──────── Excerpt ────────
Skip to content

Technocrat-dev/Marketplace-Price-Prediction

Repository files navigation

PriceScope

CI Python 3.11 PyTorch FastAPI License: MIT

A production-grade multimodal deep learning system that predicts marketplace product prices from text, categorical features, and item metadata. Built end-to-end: from raw data ingestion and model training to a served REST API and interactive frontend.

Trained on 1.48 million Mercari product listings, achieving 0.430 RMSLE on held-out test data with a model that fuses bidirectional LSTMs (with optional self-attention) for text understanding and learned categorical embeddings for structured features.


Table of Contents


Screenshots

Prediction Form -- Enter product details and get an instant price estimate with confidence range.

Prediction Form

Model Dashboard -- Live training metrics, loss curves, and recent prediction history.

Model Dashboard

Explore Products -- Browse the catalog with category/brand analytics and full-text search.

Explore Products


Architecture

The model jointly encodes product names, descriptions, and structured metadata through three parallel branches, then fuses them for price regression.

Input Layer
------------------------------------------------------------
  Product Name          Description           Structured Features
  (tokenized)           (tokenized)           brand, category (x3),
                                              condition, shipping
       |                     |                       |
       v                     v                       v
  +-----------+        +-----------+          +-------------+
  |  Embedding |        |  Embedding |          | 5 Embedding |
  |  (64-dim)  |        |  (64-dim)  |          |  Layers     |
  +-----------+        +-----------+          +------+------+
       |                     |                       |
       v                     v                       v
  +-----------+        +-----------+          +-------------+
  |  BiLSTM   |        |  BiLSTM   |          |    Dense    |
  |  (128-d)  |        |  (128-d)  |          |   + BN +    |
  |  2 layers |        |  2 layers |          |   Dropout   |
  +-----------+        +-----------+          +------+------+
       |                     |                       |
       v                     v                       |
  [Optional]           [Optional]                    |
  Attention            Attention                     |
       |                     |                       |
       +---------------------+-----------------------+
                             |
                      Concatenation (576-d)
──────── Dataset records ────────
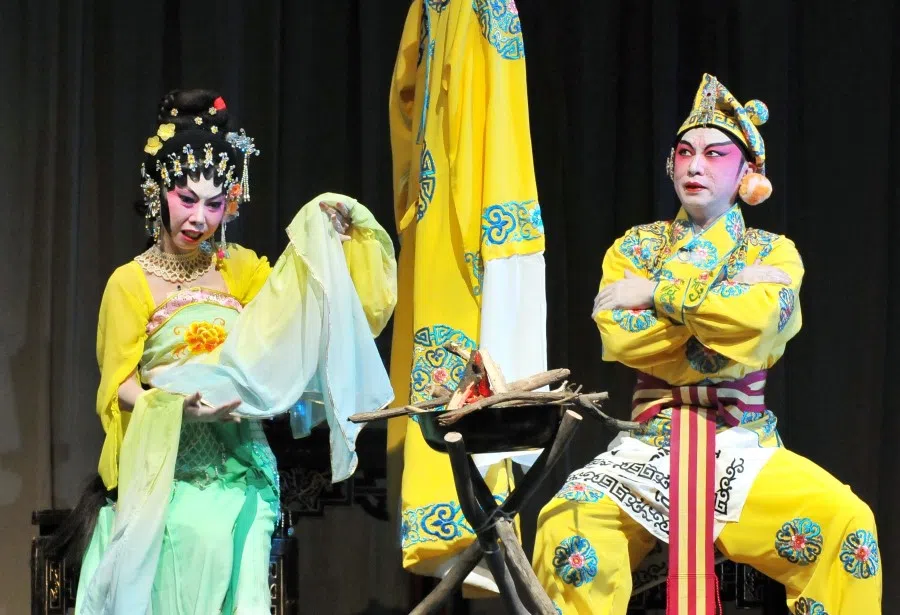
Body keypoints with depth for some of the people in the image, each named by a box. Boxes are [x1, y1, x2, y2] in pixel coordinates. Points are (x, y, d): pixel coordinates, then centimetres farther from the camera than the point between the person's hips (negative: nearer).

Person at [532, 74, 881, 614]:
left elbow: (760, 320, -16)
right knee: (568, 522, -30)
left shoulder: (774, 252, 8)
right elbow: (620, 336, -10)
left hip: (744, 445, 0)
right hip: (651, 441, 0)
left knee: (847, 522, -27)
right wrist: (726, 309, -11)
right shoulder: (635, 247, 10)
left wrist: (659, 293, -10)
────────
> _Required tasks_
a: Return the stretch of the PriceScope README from "Prediction Form -- Enter" through "and full-text search.", copied word for word.
b: According to the PriceScope README, how many Mercari product listings was the model trained on?
The data is not needed for this work.

> _Answers by task_
a:
Prediction Form -- Enter product details and get an instant price estimate with confidence range.

Prediction Form

Model Dashboard -- Live training metrics, loss curves, and recent prediction history.

Model Dashboard

Explore Products -- Browse the catalog with category/brand analytics and full-text search.

b: 1.48 million